§ **Task details**
Reproduce every line of the items below word for word, without any changes.

Source records

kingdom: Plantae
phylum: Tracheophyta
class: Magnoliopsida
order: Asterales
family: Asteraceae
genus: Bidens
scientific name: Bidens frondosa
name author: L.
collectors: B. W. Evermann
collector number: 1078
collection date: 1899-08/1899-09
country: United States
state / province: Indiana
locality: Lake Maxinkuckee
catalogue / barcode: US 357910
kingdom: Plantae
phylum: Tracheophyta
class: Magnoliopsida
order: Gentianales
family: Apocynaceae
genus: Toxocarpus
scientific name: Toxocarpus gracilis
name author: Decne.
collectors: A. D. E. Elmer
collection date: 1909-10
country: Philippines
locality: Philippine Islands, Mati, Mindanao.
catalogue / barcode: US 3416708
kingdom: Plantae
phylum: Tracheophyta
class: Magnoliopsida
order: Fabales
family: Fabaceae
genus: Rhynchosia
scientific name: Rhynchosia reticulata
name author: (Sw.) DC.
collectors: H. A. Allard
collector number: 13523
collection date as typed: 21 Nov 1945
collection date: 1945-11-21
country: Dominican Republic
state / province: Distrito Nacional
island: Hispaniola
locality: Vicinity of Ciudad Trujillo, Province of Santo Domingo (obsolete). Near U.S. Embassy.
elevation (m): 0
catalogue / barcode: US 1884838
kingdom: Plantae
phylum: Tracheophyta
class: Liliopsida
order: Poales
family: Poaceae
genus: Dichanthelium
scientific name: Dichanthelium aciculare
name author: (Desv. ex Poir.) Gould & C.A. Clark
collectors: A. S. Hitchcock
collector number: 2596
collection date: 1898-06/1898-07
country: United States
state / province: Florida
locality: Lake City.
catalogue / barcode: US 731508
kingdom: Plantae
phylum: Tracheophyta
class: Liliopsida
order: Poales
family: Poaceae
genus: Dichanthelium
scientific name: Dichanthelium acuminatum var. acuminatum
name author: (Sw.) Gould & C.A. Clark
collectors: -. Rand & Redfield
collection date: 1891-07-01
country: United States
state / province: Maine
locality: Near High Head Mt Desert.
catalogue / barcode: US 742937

§ **Answer to this exercise**
kingdom: Plantae
phylum: Tracheophyta
class: Magnoliopsida
order: Asterales
family: Asteraceae
genus: Bidens
scientific name: Bidens frondosa
name author: L.
collectors: B. W. Evermann
collector number: 1078
collection date: 1899-08/1899-09
country: United States
state / province: Indiana
locality: Lake Maxinkuckee
catalogue / barcode: US 357910
kingdom: Plantae
phylum: Tracheophyta
class: Magnoliopsida
order: Gentianales
family: Apocynaceae
genus: Toxocarpus
scientific name: Toxocarpus gracilis
name author: Decne.
collectors: A. D. E. Elmer
collection date: 1909-10
country: Philippines
locality: Philippine Islands, Mati, Mindanao.
catalogue / barcode: US 3416708
kingdom: Plantae
phylum: Tracheophyta
class: Magnoliopsida
order: Fabales
family: Fabaceae
genus: Rhynchosia
scientific name: Rhynchosia reticulata
name author: (Sw.) DC.
collectors: H. A. Allard
collector number: 13523
collection date as typed: 21 Nov 1945
collection date: 1945-11-21
country: Dominican Republic
state / province: Distrito Nacional
island: Hispaniola
locality: Vicinity of Ciudad Trujillo, Province of Santo Domingo (obsolete). Near U.S. Embassy.
elevation (m): 0
catalogue / barcode: US 1884838
kingdom: Plantae
phylum: Tracheophyta
class: Liliopsida
order: Poales
family: Poaceae
genus: Dichanthelium
scientific name: Dichanthelium aciculare
name author: (Desv. ex Poir.) Gould & C.A. Clark
collectors: A. S. Hitchcock
collector number: 2596
collection date: 1898-06/1898-07
country: United States
state / province: Florida
locality: Lake City.
catalogue / barcode: US 731508
kingdom: Plantae
phylum: Tracheophyta
class: Liliopsida
order: Poales
family: Poaceae
genus: Dichanthelium
scientific name: Dichanthelium acuminatum var. acuminatum
name author: (Sw.) Gould & C.A. Clark
collectors: -. Rand & Redfield
collection date: 1891-07-01
country: United States
state / province: Maine
locality: Near High Head Mt Desert.
catalogue / barcode: US 742937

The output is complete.